Развожу руки в стороны и строю ангельское выражение, на которое способен.

— Видишь? Я бессилен. Рад бы предложить свой великолепный затылок на растерзание, но ребенок останется без вкусненького.

— Не стыдно использовать сына?

— Кому? — удивленно ахаю и прикладываю ладонь к груди. — Мне? Анечка, как ты могла про меня такое подумать?

— Действительно, — не сдерживает улыбку и бодро ковыряет вилкой в остатках ужина. — Как я могла подумать, что у тебя есть стыд.

— Отсутствует даже в премиум комплектации, — довольно причмокиваю, отправляя очередной аппетитный кусочек курицы в рот. — Но есть много других приятных плюшек.

— Язык без костей?

— И он тоже. — Подмигиваю Ане, которая скептически выгибает бровь. — Что такое? Продемонстрировать?

Кашляет, чем грозит прервать ужин прямо на середине.

Что за женщина? Нельзя, что ли, как другие бабы? Нет, родилась порнозвездой!

— Па, а сто знасит: «Язык бес костей»?

— Это из овцеводства, сынок, — скрипит зубами Аня.

Вижу выступивший на скулах румянец. Он заводит похлеще вишни. Ее смущение — особенный десерт.

— Прахимисинальный термин? — старательно выговаривает Кирилл.

Ерошу золотистые кудряшки.

— Мама перепутала, Кирюш. Это из орнитологии.

— О-о-о, — аквамариновые блюдца сияют любознательным блеском. — А сто такое охнитология?

— Наука, изучающая птичек. Что им нравится? Куда летают? Где спят?

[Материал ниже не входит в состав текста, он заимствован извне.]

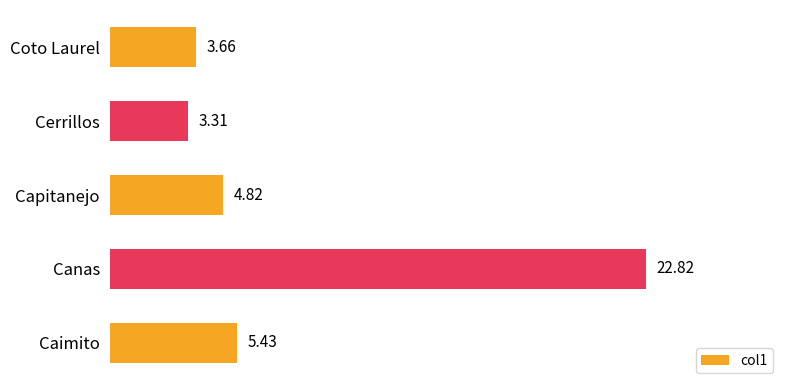

What is the ratio of the value at Cerrillos to the value at Capitanejo?

0.7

Орнитологи, Кирюш, все-все знают про желания птичек.

— Жаль, что папа у нас специалист по овцам, — злобно осекает Аня и раздраженно подхватывает бокал.

— В птиськах савсим ничиво ни панимаесь? — шепчет Кирилл и странно косится на мать.

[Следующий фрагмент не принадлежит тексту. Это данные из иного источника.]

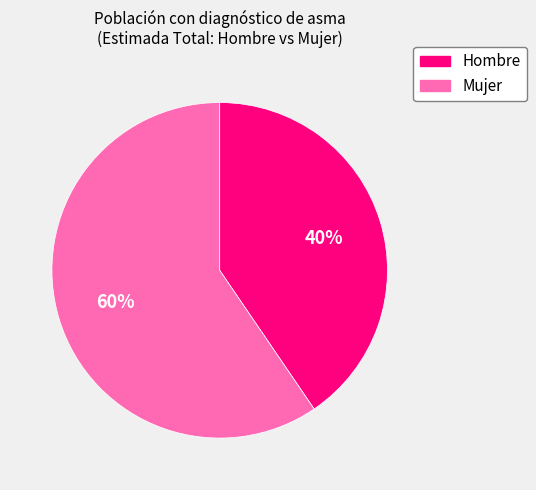

What is the smallest slice in the pie chart?

Hombre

Едва сдерживаю смех. Взъерошенный воробушек прекрасное зрелище. Сидит, пыхтит, злится сама про себя. А ревнует так ярко, что глаза режет.

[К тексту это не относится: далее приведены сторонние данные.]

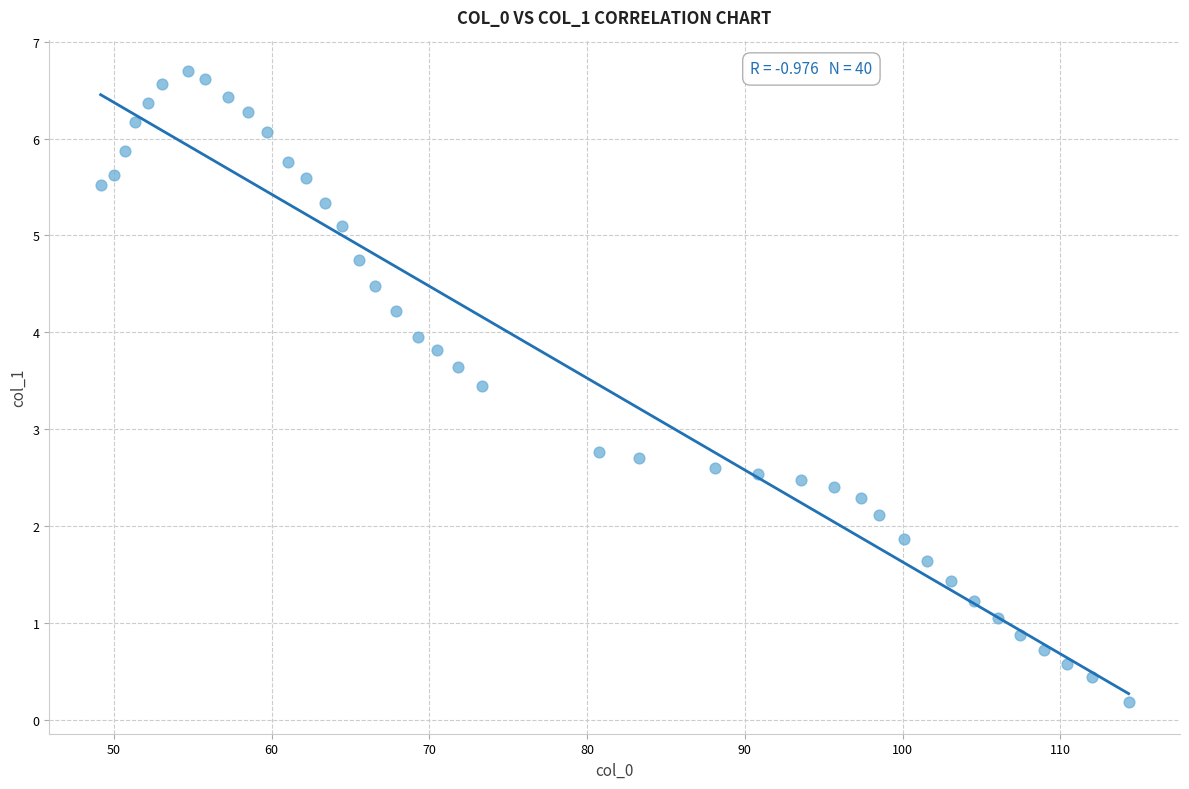

What is the range of X values (max minus min)?

65.2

В груди ворочается довольный кот.

— Мама просто вредничает, сынок. Папа — тот еще орнитолог.

— Балаболог он, — шикает Аня.

Стреляет в меня захмелевшим лисьим взглядом. Медовые радужки почти незаметны из-за расширившихся зрачков.

Облизываю губы, чтобы ореховый взор поймал влажный острый кончик. Вишневые искры бенгальскими огнями сияют в ее глазах и оседают теплым покалыванием внизу живота.

Довольно улыбаюсь.

— Ма, а кто такой балаболог?

Аня выдает очередное объяснение, но не сводит с меня взор, пропитанный желанием. Несмотря на плотный ужин, чувствую адский голод.

Никто на сердечках сегодня спать не будет, воробушек.

Сегодня вообще никто уснет.

19. Глава 19. Аня

Старательно мою треклятую салатницу в пятый или шестой раз.

Выкручиваю вентиль с холодной водой на полную. Остужаю руки. Тело дрожит, кровь в венах кипит. В голове бьются фантазии не самого приличного толка.

Во всем виноват Лазарев с вином: где-то обвел меня вокруг пальца.

Теперь я пожинаю плоды собственной безалаберности. Надо было лучше следить за ним. Тогда бы не кипела, как заваривающийся чайник на столе.

— Анюта, тебе помочь? — мурчит поганец и застывает в дверях.

От его голоса по телу скачут импульсы. Несутся по массажным точкам, бьют по ним четко и жестко.

Вздрагиваю и прикусываю губу. Мощный разряд ударяет точно в солнечное сплетение. Тело горит в невидимом пламени, которое усиливается с каждым вдохом грейпфрутового аромата.

— Нет! — рычу громко. — Кирилл уснул?

— Как младенчик.

— Тогда займись делом: напряги мажористые лапки и постели себе на диване. Или ждешь, когда я сама тебя уложу?

«Блядь, как же двусмысленно прозвучало».

— А ты против? — хитро щурится гад, и я замахиваюсь на него губкой. — Все-все, амазонка, понял. Исчезаю.

— Вот и исчезни.

Лазарев пропадает, а я домываю остатки посуды.